There's been a bunch of refactoring in CirrusSearch so that we can reuse most of its code in Flow. For a list of those patches, see the Phabricator task.

Make ES configuration management maintenance script

edit

How to use (1-4 will be done by enabling 'cirrussearch' role in MediaWiki-Vagrant). We should probably include this all in MediaWiki-Vagrant, either by default as part of Flow or as an optional role (flow-search?)

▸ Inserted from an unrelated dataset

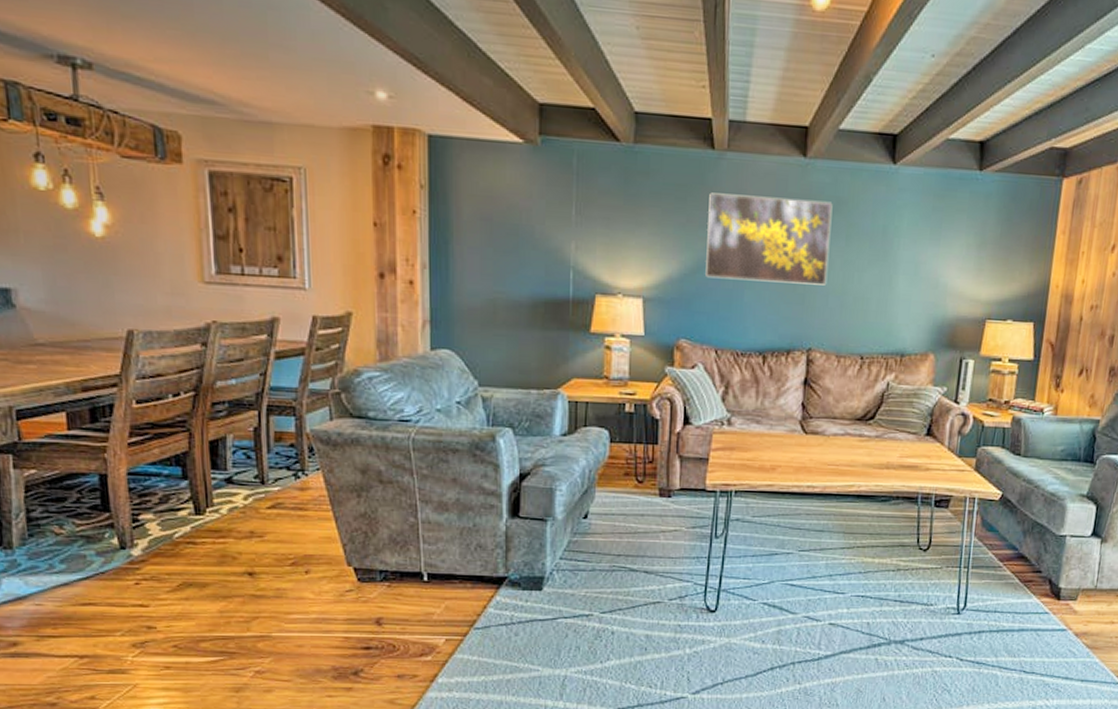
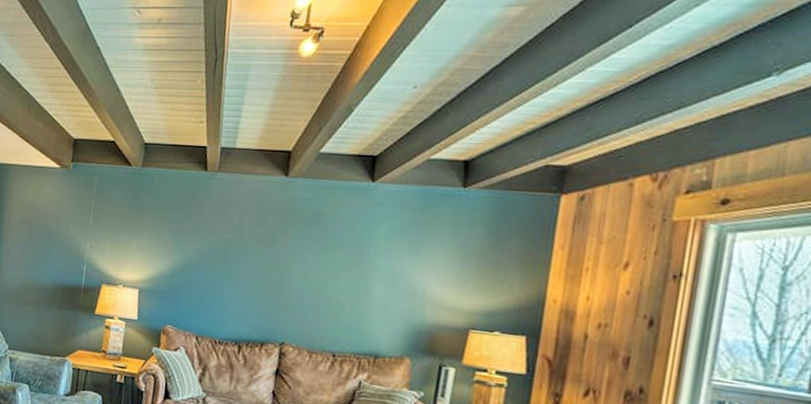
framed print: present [705,192,833,285] -> none [192,205,311,287]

  1. Install ElasticSearch, version >=1.4 (if your MediaWiki-Vagrant doesn't yet have it, see update instructions in Matt's comment on PS12 here: https://gerrit.wikimedia.org/r/#/c/184404/)
  2. Install Extension:Elastica
  3. Install Extension:CirrusSearch
  4. Configure connection to ES (if different from the default 'localhost'): $wgFlowSearchServers = array( 'searchserver' );
  5. Flow & ES should now be in touch
  6. In CLI, run: php maintenance/FlowSearchConfig.php: this will prepare the search index. If you are using MediaWiki-Vagrant, you need to use vagrant ssh go to the /vagrant/mediawiki/extensions/Flow folder and run the script within the shell.
  7. (You could add any of the many options to that script, if you're looking to try out a particular piece)
  8. Should you, for some reason, need to quickly rebuild your index from scratch, kill it with curl -XDELETE http://localhost:9200/\*_flow\* (adjust the url as needed) and re-run these steps
edit

Index & search Flow data

edit

Patch: https://gerrit.wikimedia.org/r/#/c/126996/

Index Flow data in ES

edit

How to use

You should look at #Make_ES_configuration_management_maintenance_script, which has more detailed instructions to also properly configure the search index.

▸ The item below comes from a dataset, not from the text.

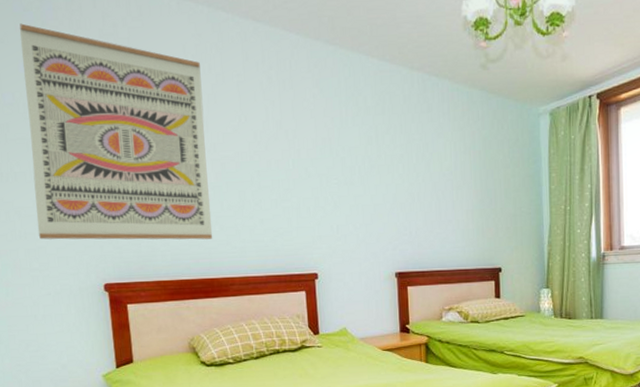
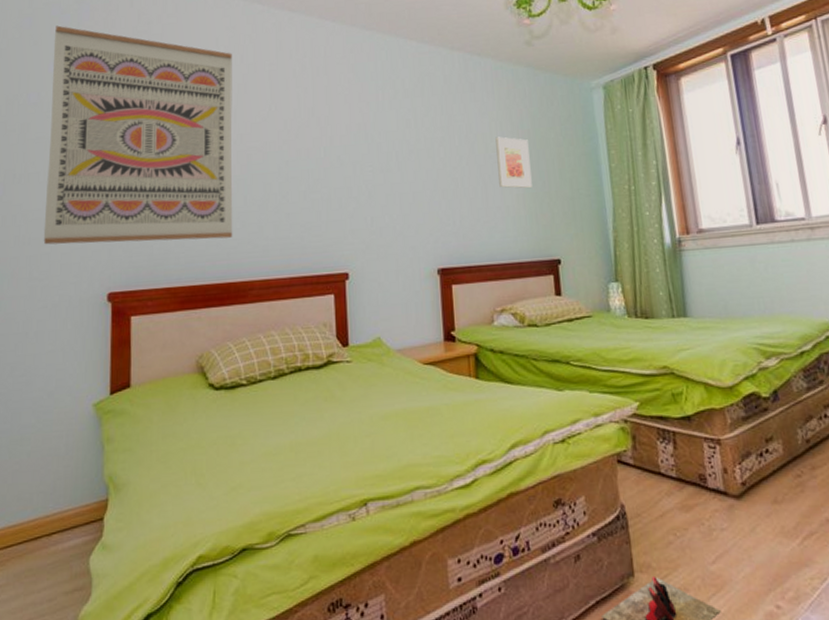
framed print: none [449,156,480,205] -> present [495,136,532,189]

  1. Do steps from #Make_ES_configuration_management_maintenance_script
  2. In CLI, run: php maintenance/FlowFixWorkflowLastUpdateTimestamp.php (to ensure workflow_last_update_timestamps are correct; may not be needed)
  3. In CLI, run: php maintenance/FlowForceSearchIndex.php
  4. Flow data should be indexing, hopefully

Search indexed Flow data

edit

How to use

  1. See below, API endpoint is in place already ;)

Search API endpoint

edit

How to use

  1. Do steps from #Index_Flow_data_in_ES
  2. Set $wgFlowSearchEnabled = true;
  3. Add 'script.disable_dynamic: false' to your elasticsearch.yml (we're adding dynamic code to figure out the total amount of matching terms)
  4. Do an API call, e.g.: http://mediawiki.dev/api.php?page=Main_Page&action=flow&submodule=search&qterm=test
  5. See search results!

Search front-end

edit

For mockups, see Phabricator task.

There is a patch with a very barebones GUI - it's linked to in the Phabricator task.